Love does the body good
My friend Adriana, who is blond and beautiful and speaks four languages (insert envy here), has been living near Marseilles since she graduated from college. She's paxée (a civil union that provides the legal benefits of marriage, established by the French government to give co-habiting couples — especially same-sex couples — equal rights under French law) and lives with a French man she met while we both studied abroad. They are, clearly, a perfect match.
Soon after they met — in the springtime, with its budding trees and sweep of clear blue sky — Adriana told me about a remarkable event. She walked home with Luc, hands interlinked, pressed close against the night's chill. A car passed them, then stopped and reversed. When the black Peugeot pulled alongside the pair, the passenger window rolled down, and Adriana could see a middle-aged couple sitting inside.
"We had to tell you," the woman in the passenger seat said, "you two look so in love."
When Adriana told me this story, I waited for the punch line. "That's it?" I asked.
"I know," she beamed. "Isn't it great?"
Only in France, I thought. But, the lady did have a point: Adriana radiated happiness. It was the aura of fresh love and, I now realize, the glow of good health.
It turns out, sources from Deepak Chopra to MSNBC are crediting romance with a boost in our immune systems. "According to folk wisdom, falling in love is the best way not to catch colds in the winter," Mr. Chopra points out in his book, "The Path to Love." He continues, "The immune benefits of love were recognized long before medical research came along to validate them."
Medical research has indeed validated the health benefits of love or, at least, its physical offshoots. In a study released by Queens University in Belfast and reported by Forbes.com, regular sexual activity is linked to higher survival rates. University researchers monitored middle-aged men over 10 years, monitoring their sexual activity and mortality rates. The men who reported the highest level of intercourse were half as likely to die during that time.
Of course, better health through relationships is no guarantee.

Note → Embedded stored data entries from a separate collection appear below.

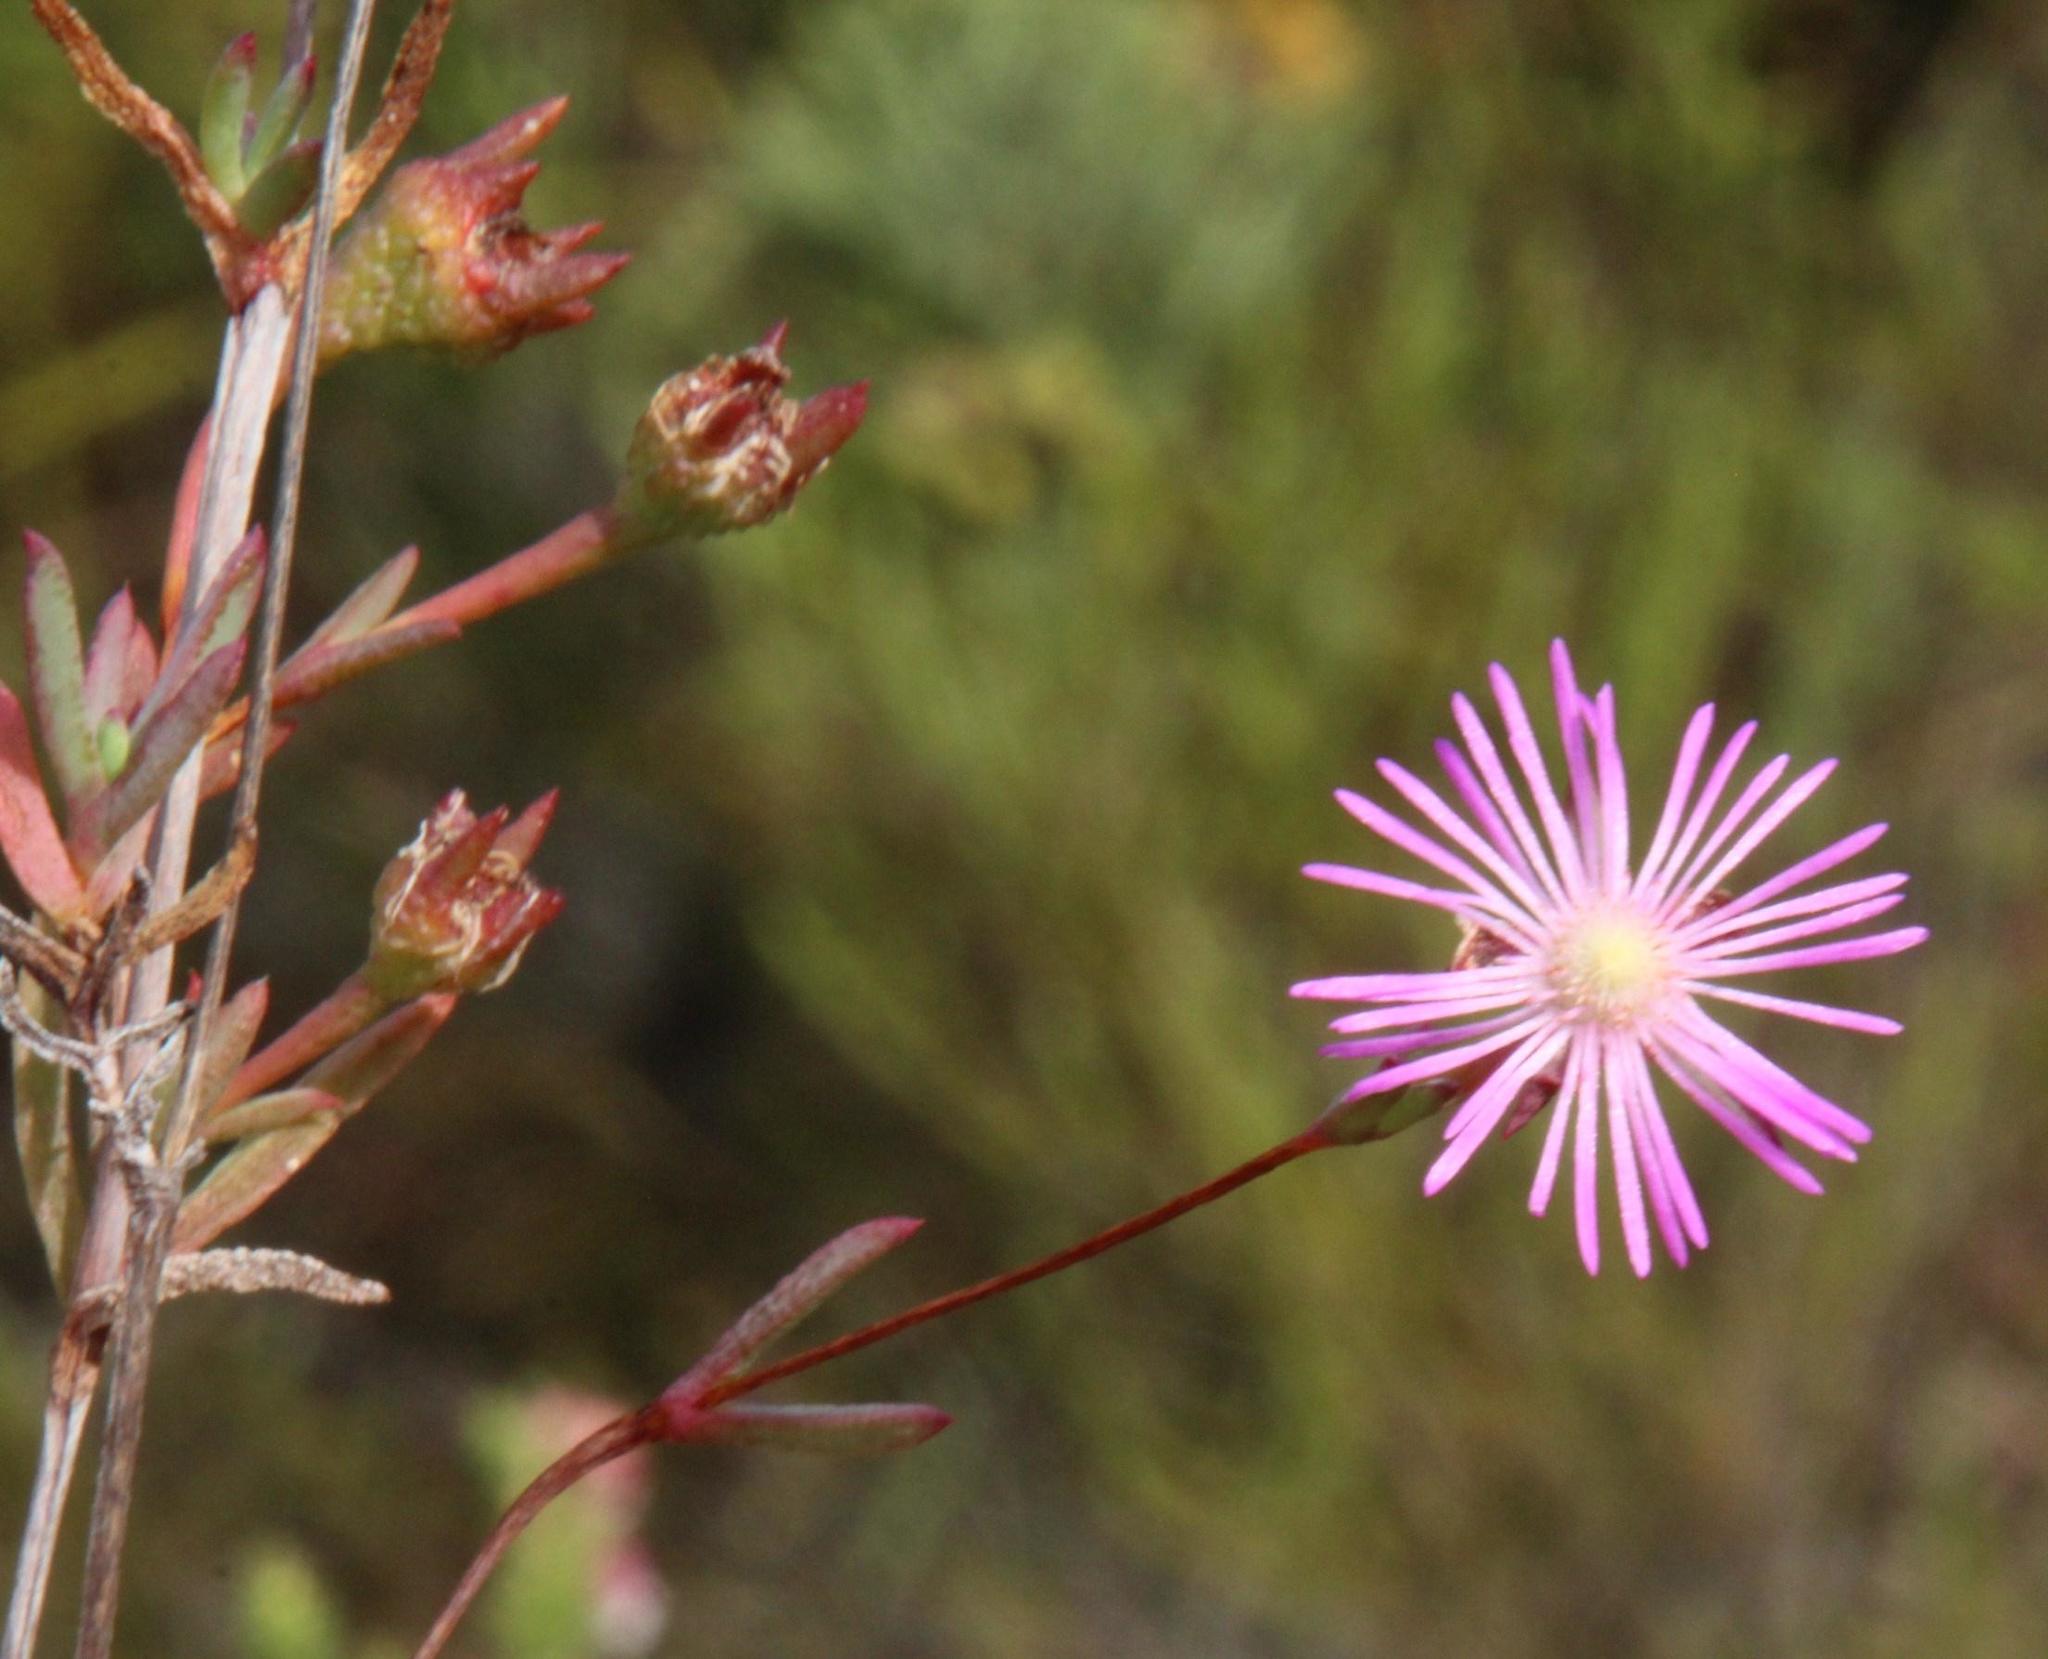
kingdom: Plantae
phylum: Tracheophyta
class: Magnoliopsida
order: Caryophyllales
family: Aizoaceae
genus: Erepsia
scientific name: Erepsia gracilis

In July 2008, Shape magazine reported the findings of a University College of London study that tracked love and health. People who reported not being content in their relationships were 34 percent more likely to have chest pains or heart attacks. The study attributed this to the chronic stress caused by romancegone wrong, which can weaken
the immune system and raise blood pressure.
So, perhaps, the answer is to seek out virtual sex without the complications of a real-life relationship? As it turns out, that can be a health-wrecker as well. Researchers in Australia have linked Internet sexual activity (which they define as searching for porn, engaging in carnal chat, or using Web cams for erotic purposes) to depression and anxiety. According to the study, the amount of time spent doing it online is directly correlated to the severity of depression.
Which just goes to show: when it comes to sex, love, and health, there's no faking it.